The lion’s share of attention regarding CONCACAF’s immediate future, in this country at least, centers around soccer in North America. Can Mexico finally make a run to a World Cup final? What does the U.S. need to do to to get past their World Cup qualifying failure? Will the joint World Cup bid between those two countries and Canada for the 2026 tournament succeed?
But there’s an entire region, one that makes up the majority of CONCACAF’s membership, also searching for its own identity.

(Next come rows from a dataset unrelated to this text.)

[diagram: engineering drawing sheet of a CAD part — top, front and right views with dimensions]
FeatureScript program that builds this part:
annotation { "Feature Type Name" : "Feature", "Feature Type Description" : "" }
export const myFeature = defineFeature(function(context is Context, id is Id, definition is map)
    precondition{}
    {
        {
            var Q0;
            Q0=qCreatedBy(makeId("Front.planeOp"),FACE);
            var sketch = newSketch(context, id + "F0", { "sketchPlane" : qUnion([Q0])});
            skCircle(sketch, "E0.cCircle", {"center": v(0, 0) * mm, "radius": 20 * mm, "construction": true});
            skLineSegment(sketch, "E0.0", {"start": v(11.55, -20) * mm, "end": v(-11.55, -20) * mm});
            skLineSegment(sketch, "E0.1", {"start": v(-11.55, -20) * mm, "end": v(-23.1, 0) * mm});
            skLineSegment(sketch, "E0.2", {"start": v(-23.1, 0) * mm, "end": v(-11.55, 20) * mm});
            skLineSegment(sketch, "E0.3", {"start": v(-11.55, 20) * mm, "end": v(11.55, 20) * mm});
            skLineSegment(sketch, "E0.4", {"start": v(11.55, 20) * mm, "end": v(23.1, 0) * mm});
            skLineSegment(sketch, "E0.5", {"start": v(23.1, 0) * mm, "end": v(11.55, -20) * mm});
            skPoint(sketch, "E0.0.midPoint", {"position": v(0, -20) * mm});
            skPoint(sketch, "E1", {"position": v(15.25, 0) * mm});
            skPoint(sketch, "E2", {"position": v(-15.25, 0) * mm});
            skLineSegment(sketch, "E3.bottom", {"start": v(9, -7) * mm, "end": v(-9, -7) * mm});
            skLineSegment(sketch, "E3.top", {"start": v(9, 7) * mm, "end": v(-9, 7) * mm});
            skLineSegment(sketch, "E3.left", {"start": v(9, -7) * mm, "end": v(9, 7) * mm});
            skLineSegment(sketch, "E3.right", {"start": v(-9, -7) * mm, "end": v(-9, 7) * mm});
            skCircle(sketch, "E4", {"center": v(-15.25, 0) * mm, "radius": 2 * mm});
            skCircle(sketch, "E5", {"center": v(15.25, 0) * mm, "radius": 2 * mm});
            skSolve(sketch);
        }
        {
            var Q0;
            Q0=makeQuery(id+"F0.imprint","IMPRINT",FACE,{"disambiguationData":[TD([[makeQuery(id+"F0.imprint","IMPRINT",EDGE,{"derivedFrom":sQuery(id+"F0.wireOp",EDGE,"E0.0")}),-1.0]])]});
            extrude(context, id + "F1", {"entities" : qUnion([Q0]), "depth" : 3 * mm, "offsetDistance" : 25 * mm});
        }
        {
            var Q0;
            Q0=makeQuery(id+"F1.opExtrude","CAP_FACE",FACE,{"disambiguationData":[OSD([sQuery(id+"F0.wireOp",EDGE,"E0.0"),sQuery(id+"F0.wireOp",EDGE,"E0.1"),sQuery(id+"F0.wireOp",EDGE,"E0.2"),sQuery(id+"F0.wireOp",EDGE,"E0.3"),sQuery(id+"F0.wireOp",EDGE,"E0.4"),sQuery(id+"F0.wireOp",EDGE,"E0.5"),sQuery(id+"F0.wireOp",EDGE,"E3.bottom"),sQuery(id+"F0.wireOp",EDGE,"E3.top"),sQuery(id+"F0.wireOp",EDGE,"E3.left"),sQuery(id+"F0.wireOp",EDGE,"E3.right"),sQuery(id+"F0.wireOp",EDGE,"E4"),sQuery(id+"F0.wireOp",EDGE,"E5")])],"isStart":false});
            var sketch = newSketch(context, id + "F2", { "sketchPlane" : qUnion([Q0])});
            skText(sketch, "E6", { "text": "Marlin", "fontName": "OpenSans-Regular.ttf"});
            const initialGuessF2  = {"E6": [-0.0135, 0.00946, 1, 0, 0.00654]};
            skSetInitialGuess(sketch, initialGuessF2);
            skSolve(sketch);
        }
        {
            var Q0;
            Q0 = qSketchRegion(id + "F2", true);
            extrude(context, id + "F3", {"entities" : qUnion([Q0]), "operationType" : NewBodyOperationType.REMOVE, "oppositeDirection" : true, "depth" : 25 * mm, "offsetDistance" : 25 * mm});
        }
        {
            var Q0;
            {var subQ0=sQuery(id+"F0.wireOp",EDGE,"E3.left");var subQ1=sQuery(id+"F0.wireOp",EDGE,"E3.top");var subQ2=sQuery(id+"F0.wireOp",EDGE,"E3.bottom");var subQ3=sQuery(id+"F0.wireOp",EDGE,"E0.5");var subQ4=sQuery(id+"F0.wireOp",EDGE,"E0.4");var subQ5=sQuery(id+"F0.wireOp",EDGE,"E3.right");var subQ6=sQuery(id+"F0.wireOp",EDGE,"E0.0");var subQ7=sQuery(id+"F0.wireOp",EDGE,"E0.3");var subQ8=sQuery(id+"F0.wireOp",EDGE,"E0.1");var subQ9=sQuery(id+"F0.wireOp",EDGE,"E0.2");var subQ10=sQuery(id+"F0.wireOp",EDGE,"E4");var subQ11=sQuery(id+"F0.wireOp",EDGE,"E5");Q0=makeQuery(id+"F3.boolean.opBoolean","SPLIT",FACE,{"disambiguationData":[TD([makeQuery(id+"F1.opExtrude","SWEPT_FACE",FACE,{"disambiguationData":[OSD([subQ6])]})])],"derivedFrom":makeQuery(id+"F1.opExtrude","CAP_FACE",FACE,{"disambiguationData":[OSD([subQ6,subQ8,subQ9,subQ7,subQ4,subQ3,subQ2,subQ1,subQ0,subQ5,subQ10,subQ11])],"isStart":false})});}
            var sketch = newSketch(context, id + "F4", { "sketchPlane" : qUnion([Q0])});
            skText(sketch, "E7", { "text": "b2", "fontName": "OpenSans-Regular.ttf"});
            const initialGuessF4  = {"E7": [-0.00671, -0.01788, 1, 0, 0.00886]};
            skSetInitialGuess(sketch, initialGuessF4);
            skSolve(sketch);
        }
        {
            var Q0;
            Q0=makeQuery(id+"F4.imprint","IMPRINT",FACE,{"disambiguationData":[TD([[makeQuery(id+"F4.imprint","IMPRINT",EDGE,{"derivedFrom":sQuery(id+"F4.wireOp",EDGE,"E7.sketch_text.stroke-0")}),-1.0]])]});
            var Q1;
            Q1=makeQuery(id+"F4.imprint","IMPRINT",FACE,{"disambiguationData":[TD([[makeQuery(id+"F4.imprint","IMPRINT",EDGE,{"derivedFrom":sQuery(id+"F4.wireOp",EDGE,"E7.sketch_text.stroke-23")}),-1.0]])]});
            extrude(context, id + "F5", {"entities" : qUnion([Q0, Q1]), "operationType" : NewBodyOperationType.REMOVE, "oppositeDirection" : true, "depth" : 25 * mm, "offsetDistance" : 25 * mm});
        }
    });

“I’ve been particularly disappointed with the Caribbean Football Union,” ESPN’s Shaka Hislop, a former goalkeeper for Trinidad and Tobago and several Premier League sides, said in an interview with SB Nation. “For a long time I felt the CFU shirked their responsibilities to the wider Caribbean nations in almost a power grab, in the fact that CFU had [the majority of the] 41 votes within CONCACAF, so kinda drove the political picture and did nothing to really develop the football.”
Hislop remembers the crushing blow to his native Trinidad and Tobago when it came within one game of the World Cup during the qualification cycle for the 1990 tournament. Hislop was also part of the 2006 World Cup team — though in the twilight of his career — that got over the hump and made the tournament.

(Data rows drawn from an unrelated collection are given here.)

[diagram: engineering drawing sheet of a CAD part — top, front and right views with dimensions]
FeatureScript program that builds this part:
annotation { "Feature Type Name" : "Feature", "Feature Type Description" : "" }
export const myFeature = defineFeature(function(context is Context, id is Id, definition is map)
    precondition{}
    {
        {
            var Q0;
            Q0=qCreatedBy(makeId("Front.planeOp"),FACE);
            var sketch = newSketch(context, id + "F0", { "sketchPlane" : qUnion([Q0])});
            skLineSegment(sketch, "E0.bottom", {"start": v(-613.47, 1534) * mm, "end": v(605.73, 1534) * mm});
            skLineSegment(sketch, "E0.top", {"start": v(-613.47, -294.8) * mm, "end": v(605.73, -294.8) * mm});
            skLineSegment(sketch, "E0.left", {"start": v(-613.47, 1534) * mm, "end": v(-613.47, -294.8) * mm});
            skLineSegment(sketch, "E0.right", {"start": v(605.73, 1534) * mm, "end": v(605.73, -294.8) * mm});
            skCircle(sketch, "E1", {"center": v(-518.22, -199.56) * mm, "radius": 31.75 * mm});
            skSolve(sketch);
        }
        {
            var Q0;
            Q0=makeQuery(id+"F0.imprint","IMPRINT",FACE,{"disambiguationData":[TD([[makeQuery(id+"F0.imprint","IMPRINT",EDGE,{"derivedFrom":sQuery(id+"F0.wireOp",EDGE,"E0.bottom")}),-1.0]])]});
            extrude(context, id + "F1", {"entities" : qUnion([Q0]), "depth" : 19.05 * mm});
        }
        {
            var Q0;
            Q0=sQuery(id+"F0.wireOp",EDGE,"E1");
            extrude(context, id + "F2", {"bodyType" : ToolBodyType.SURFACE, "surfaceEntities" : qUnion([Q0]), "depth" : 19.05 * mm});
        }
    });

But that is an exception to the rule for Caribbean nations, where expectations are different than the rest of CONCACAF. While Mexico expects to make every World Cup, and the U.S.’ absence is (and should be) treated as nothing short of a catastrophe, the 25 FIFA-affiliated nations in the CFU have combined for three berths in the World Cup all-time. Haiti, Jamaica, and Trinidad and Tobago have each made it once.
For Hislop, he sees a group of teams that have had different ideas of success.
“Success for Trinidad and Tobago, for Jamaica, is qualifying for the World Cup,” Hislop said. “I don’t see anybody else from the Caribbean qualifying. Well then, what does success mean for them? Getting to the HEX, or it could be a deep run in the Gold Cup. The bar lowers.”
For Hislop, these lowered expectations are a problem, but he also points to an unwillingness among member nations to be honest with themselves about what types of programs they can build.
“I feel that a lot of the dialogue is about how do we emulate what Spain is doing and what Germany is doing,” he said. “And I guarantee whoever wins this World Cup come July it will be ‘Well, what have they done and how can we copy them?` You can’t copy them. It’s this kind of shift in focus that I think has kept us back.”
Hislop sees a path forward as focusing on the development of a select group of players from an early age. The talent pool in the CFU is microscopic in comparison to the U.S., Mexico and bigger nations in Europe like Spain and Germany.
The entire population of Bonaire, an island nation that’s a member of the CFU, was just 18,000 people at the time of a 2015 census. Germany, on the other hand, has 6.6 million people who are members of their soccer association.
For Hislop, who played college soccer at Howard in Washington, D.C., an academy system isn’t the only answer to development. A hybrid approach that involves sending players to college in the U.S. as well is necessary.
Speaking specifically about his native Trinidad, Hislop admits he’s not particularly close with the football federation. He lives in the U.S. after settling here full time following his final season as a player with FC Dallas. He’s been critical of the Federation in the past, but knows the president David John Williams. He also acknowledges that former players bring “baggage” and won’t be the one to say that Trinidad should do more to court ex-players.
Though he does say that things could be better.
“I don’t think we’ve used our experience in 2006 to good effect and we’ve lost some momentum that that World Cup berth brought,” Hislop said. “If I’m asking: ‘Where do we build from to get back to back to where we were and then push on?’ I’m not sure where the starting point is right now, I really don’t.”
While Hislop is discouraged, he does believe in the people. He thinks that the current leadership will eventually get it right. For now he’s content to stay in the U.S. on account of his five children, the youngest of whom is 10 years old. He says it’s time for them to grow their own roots in the states, which is home for them.
But as a legend, and the first player from the 2006 team to be elected to Trinidad’s Sporting Hall of Fame, the chance to better the federation is an opportunity he’d certainly consider once his nest is empty.
“I think it’s an impossible job to do from abroad in terms of the presidency,” Hislop said. “Whether there’s another role there in the administration for me that I could fulfill from here and be in Trinidad four to six times a year, again, with the right people it’s something I’d jump at the opportunity.”